▶ [Quoted passage]:
[Begin]
The DJIA ended gaining 6.84% to close at 7,775.86, the S&P 500 closed at 822.92 (+7.08%), the Nasdaq Comp ended the day at 1,555.77 (op 6.76%).

A friend - high up in international finance - asked me again if this is a sign of a thaw. I again said, it is not - just a rational reaction to a massive push on the dollar. Real values are not changing much, but what is happening is the wholesale repricing for the dollar to reach 1.45-1.50 to euro once again. Here is an illustration of why I am still not buying the permanent rebound hypothesis (courtesy of
What about the Geithner Plan (GP)? Well, whatever one can say about it, words 'original' or 'innovative' are not something that comes to mind. It falls short of a nationalization and nationalization is what will probably be needed. Not a wholesale take over, but certainly not a 20% equity take by the Feds in exchange for a 97% capitalization, as the GP envisions.

Financial services lap-dog economists loves the thing, though. For example, one senior economist from Wells Fargo claimed that the plan "will go a long way toward getting banks... to lend more aggressively and break the deleveraging feedback loop" now in place. This is the lunatic asylum stuff, for it assumes, without even stating so much, that there are hordes of willing borrowers gathering just outside the banks doors. And it further assumes that deleveraging is bad. Given that the whole mess was brought upon us by the excessive leveraging in the first place, either I am losing my mind, or the entire world is now rushing head on to create a new bubble in place of the old one.

The main problem with GP is that it comes on top of the TARP and a host of other asset-purchasing arrangements. Now, all were offering lenders some set of prices for distressed assets. These prices were set arbitrarily high to incentivize the banks to unload their troubled loans. But clearly, TARP was not sufficient, so the GP will have to set prices even higher - at some premium to TARP to further induce the loan holders to part with their distressed paper. And here is a catch. Since inception of TARP, the quality of the loans still on the books in banks have fallen - steadily and rather rapidly. Will this imply that investors are now being incentivized to bid for loans at a price above their true market value? Of course it will and this is precisely why the Feds are offering the bidders a 97% financing package in return for 80% equity in the loans purchased, with Federal financing done on the back of non-recourse loans (loans that are collateralized against the value of the securities purchased alone).

The GP will in effect act as a subsidy to the banks. Hence that nice climb in banks shares in recent days. Geithner's idea is to have a free lunch served to the banks today, for which the taxpayers will pay tomorrow and the restaurant staff (the investors) will get paid a day later. It is, as the Calculated Risk blog puts it, "a European style put option - it can only be exercised at expiration. The taxpayers will pay the price of the option in the future, the investors receive any future benefit, and the banks receive the current value of the option in cash. Geithner apparently believes the future value will be zero, and that is a possibility. If so, this is a great plan - if not, the taxpayers will pay that future value (and it could be significant)."
[End]
▶ [Data block]:
[Begin]
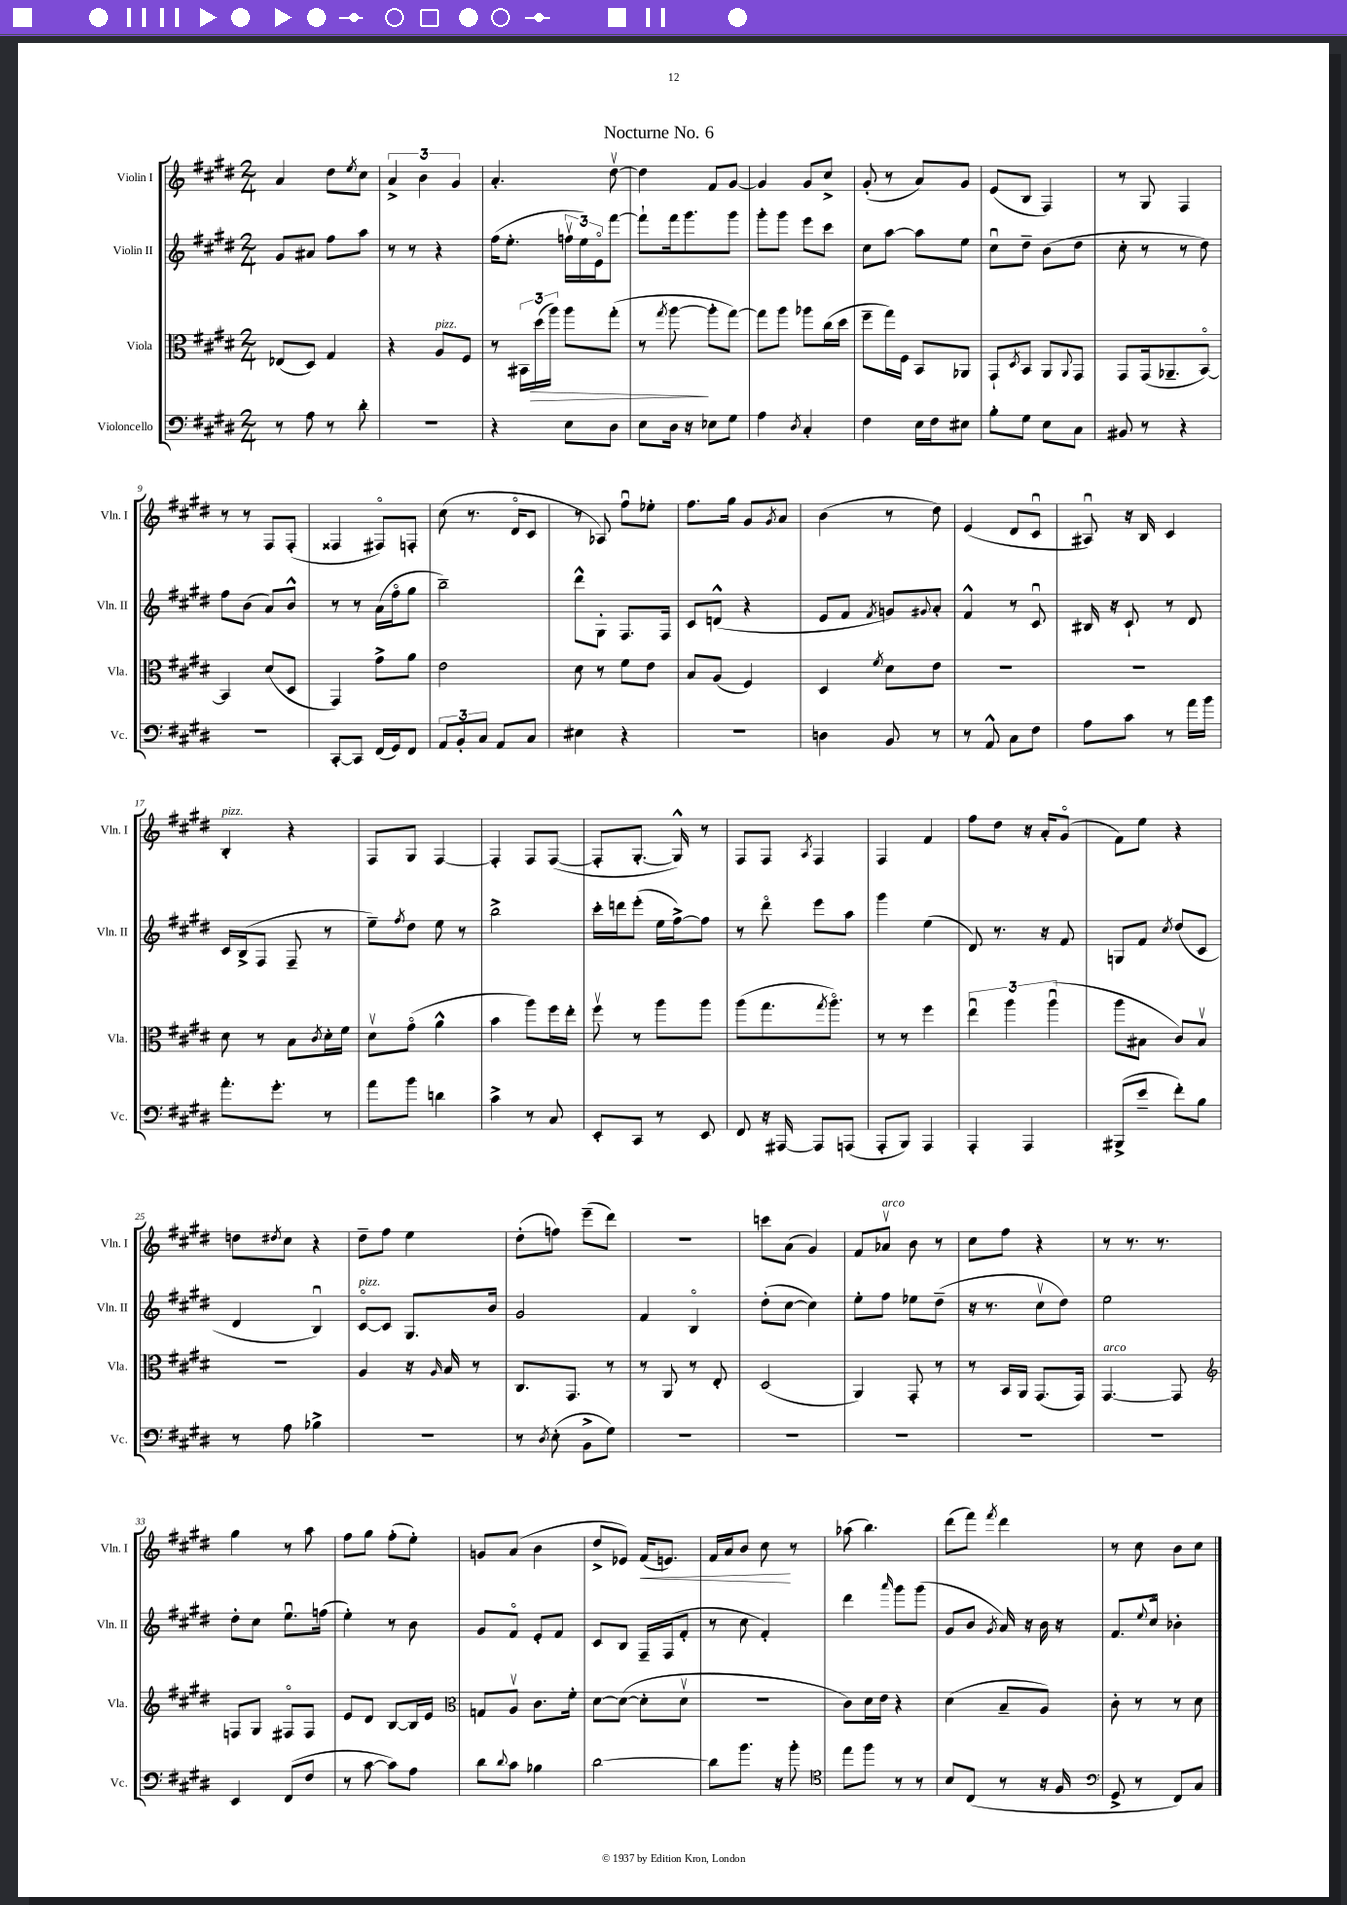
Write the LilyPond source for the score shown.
[End]
▶ [Request]: In the Geithner Plan commentary, why will the plan have to set prices for distressed assets even higher than TARP did? Answer in one to three sentences. The lines are separate from the Geithner Plan commentary.

▶ [Task response]: TARP's arbitrarily high prices were not enough to get banks to unload their troubled loans. The plan therefore has to offer some premium over TARP to further induce loan holders to part with their distressed paper.